Yes the Post was asking for even money, but at least it acknowledge President Bush's contribution to fighting AIDS in Africa.
Roger Cohen, while studiously avoiding giving President Bush any credit observes:
In my lifetime, conditions have grown immeasurably better, freer and more prosperous for a majority of humanity, yet hand-wringing about the miserable remains the reflex mode for most coverage of planet earth.Nowhere more so than in Africa, from which I'd just returned when the e-mail landed. During a short stay in Ghana, which will hold free elections in December, Vodafone had bought a majority stake in Ghana Telecom for $900 million (entering a fiercely competitive mobile-phone market) and I'd heard much about 6 percent annual growth, spreading broadband and new high-end cacao ventures.
Accra, the capital, is buzzing. Russian hedge funds are investing. New construction abounds. Technology enables people in the capital to text money transfers via mobile phone to poor relatives in the bush.
I don't think that picture is exceptional these days for Africa, where growth averaged close to 6 percent last year and I sense a fundamental change in attitudes to governance, trade, the private sector and political accountability.
Now Instapundit writes (in respect to an op-ed)
That sounds like the "nation-building" that George W. Bush derided in 2000, but I think we've learned better since then.
And President Bush has acted accordingly. And even if he hasn't solved every problem on the African continent and Darfur still festers, he hasn't ignored the continent. If the Washington Post and Roger Cohen notice it, it's probably a sign that things have improved.
Yet I hardly expect to see President Bush receiving the adulation that was heaped upon the president who served as genocide was committed in Rwanda. Could you imagine Maya Angelou calling President Bush the first African president?
It would be easier to respect Bush as the first African president if he were willing to stare down the protectionists in his party and among the Democrats and welcome shipments of African agricultural goods without tariffs or under tariff relief. West African wheat, sugar, root starches all should be flowing into our ports and onto our tables.
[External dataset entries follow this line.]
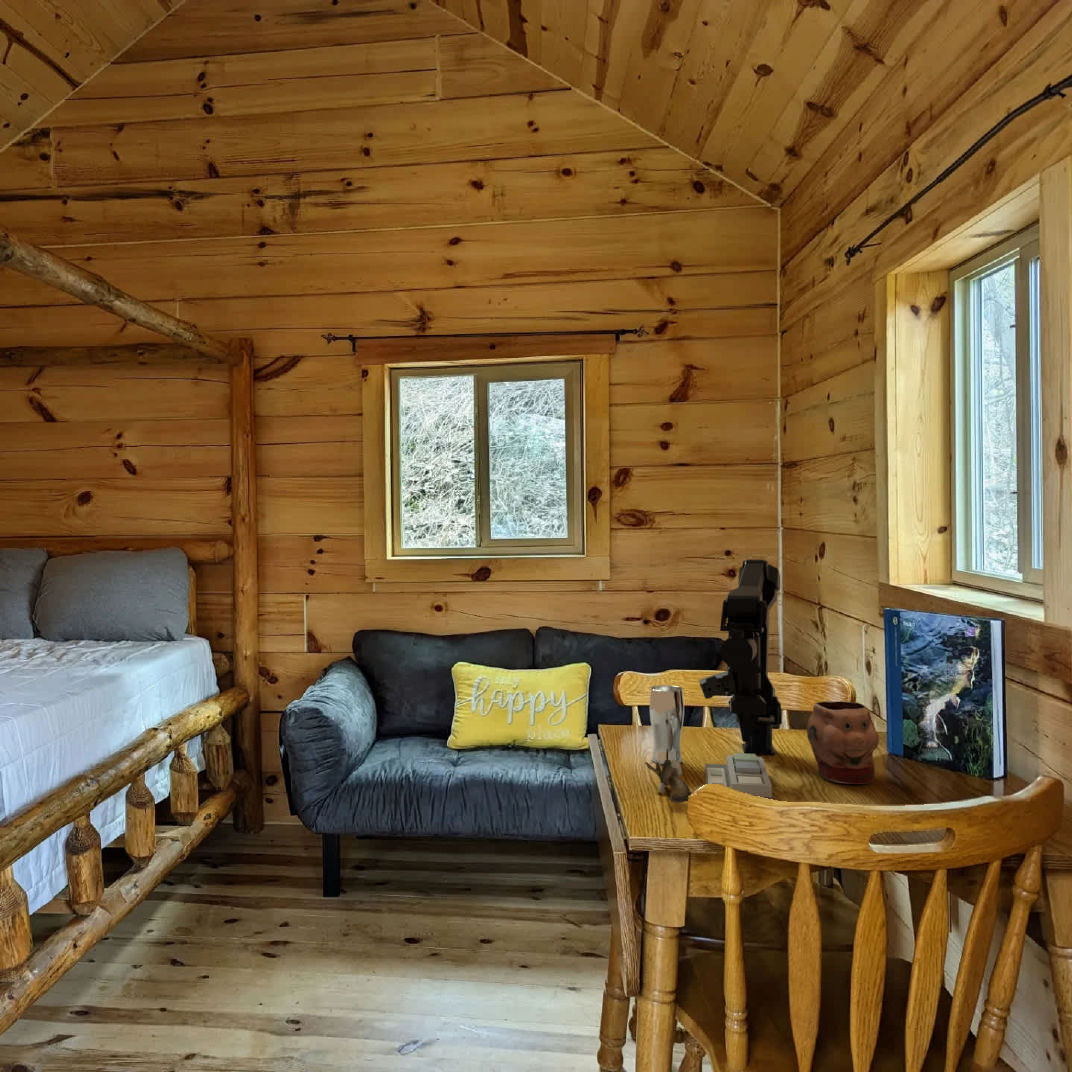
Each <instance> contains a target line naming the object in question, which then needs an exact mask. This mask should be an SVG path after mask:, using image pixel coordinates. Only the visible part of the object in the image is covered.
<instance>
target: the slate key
mask: <svg viewBox="0 0 1072 1072" xmlns="http://www.w3.org/2000/svg"><path fill="white" fill-rule="evenodd" d="M736 773H745V774H760V767H759V764H758V762H741V761H736Z"/></svg>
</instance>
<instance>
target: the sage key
mask: <svg viewBox="0 0 1072 1072" xmlns="http://www.w3.org/2000/svg"><path fill="white" fill-rule="evenodd" d="M733 756H734V763H735V764H736V761H741V762H757V758H756V757H757V754H747V753H742V752H741V753H738V752H736V753H735V752H734V753H733Z"/></svg>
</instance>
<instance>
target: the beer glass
mask: <svg viewBox="0 0 1072 1072" xmlns="http://www.w3.org/2000/svg"><path fill="white" fill-rule="evenodd" d="M649 694H650V695H649V718H650V719H649V720H650V725H651V732H652V736H653V751H652V758H651V761H652V763H654V764H655V765H656V764H657V763H659V765H660V766H663V764H664V761H665V760H670V761H671V760H676V761H678V763H680V765H681V764H682V762H683V756H682V755H683V754H682V750H681V738H682V731H683V725H684V717H685V700H684V688H683V687H681V686H678V685H669V684H660V685H659V684H657V685H653V686H651V687H650V693H649Z"/></svg>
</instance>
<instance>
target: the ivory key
mask: <svg viewBox="0 0 1072 1072" xmlns="http://www.w3.org/2000/svg"><path fill="white" fill-rule="evenodd" d="M738 782H739V783H758V784H763V783H762V780H761V777H744V776H738Z"/></svg>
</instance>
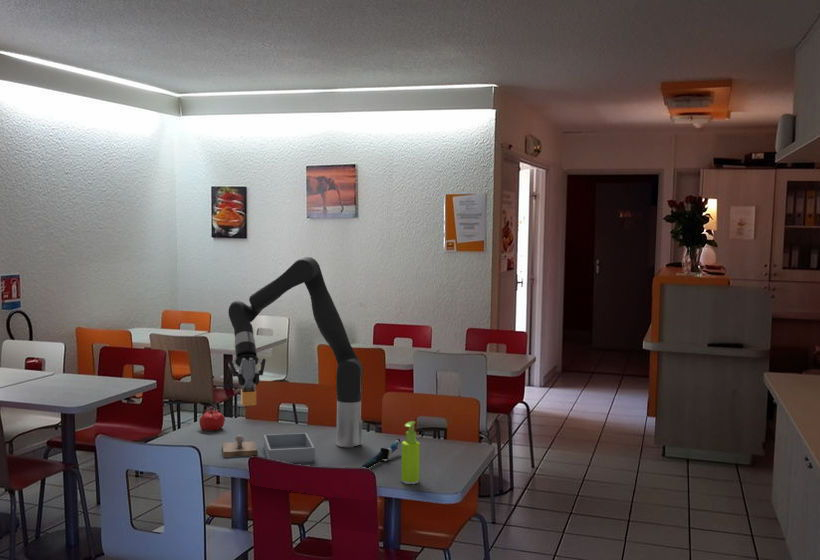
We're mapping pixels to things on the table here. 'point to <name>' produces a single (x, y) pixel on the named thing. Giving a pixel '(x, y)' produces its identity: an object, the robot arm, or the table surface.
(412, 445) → the soap dispenser
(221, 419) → the red tomato
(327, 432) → the table surface
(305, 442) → the bin
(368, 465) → the knife
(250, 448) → the stud block
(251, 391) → the strut
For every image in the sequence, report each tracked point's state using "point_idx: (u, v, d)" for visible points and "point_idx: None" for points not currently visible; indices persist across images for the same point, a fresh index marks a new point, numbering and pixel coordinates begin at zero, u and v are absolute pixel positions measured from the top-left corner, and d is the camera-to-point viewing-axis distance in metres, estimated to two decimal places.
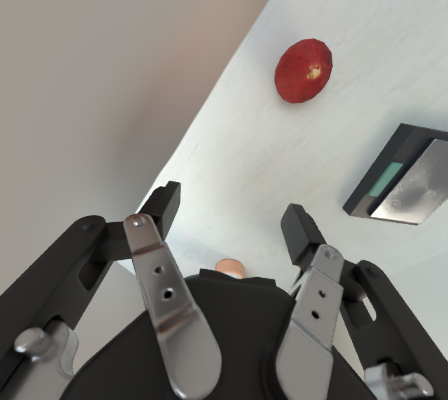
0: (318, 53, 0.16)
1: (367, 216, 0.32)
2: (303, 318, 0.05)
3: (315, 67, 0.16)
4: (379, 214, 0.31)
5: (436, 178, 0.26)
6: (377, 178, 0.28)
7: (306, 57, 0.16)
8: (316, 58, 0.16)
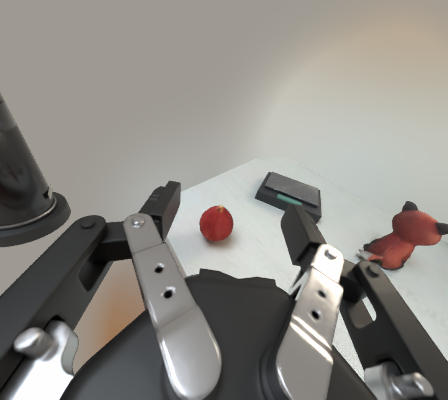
0: (211, 208, 0.28)
1: (319, 208, 0.42)
2: (303, 318, 0.05)
3: (218, 206, 0.27)
4: (315, 202, 0.43)
5: (286, 184, 0.47)
6: (288, 203, 0.41)
7: (211, 212, 0.27)
8: (213, 208, 0.28)
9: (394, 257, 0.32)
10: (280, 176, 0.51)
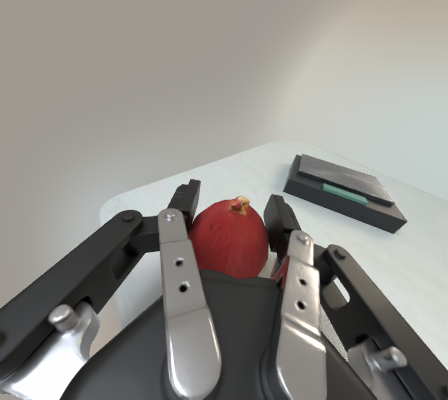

In this case, the free market position is both humanitarian and populist. It is not, however, politically likely.
Metropolitan Washington is arguably the second largest Ethiopian city in the world, if one includes ex-pats, naturalized citizens and Americans of recent Ethiopian ancestry. There are also many Eritrean-Americans, Eritrea being until recently part of the Ethiopian state. I don't know what could be done to encourage trade with the Horn of Africa that is not already happening other than tariff relief but those two countries are among the poorest in the world. Even modest capital investments there would work a lot of good.
But agreed: I am not a Bush fan but this is an area in which he is not getting enough credit for his good efforts - good efforts that have continued for a long time.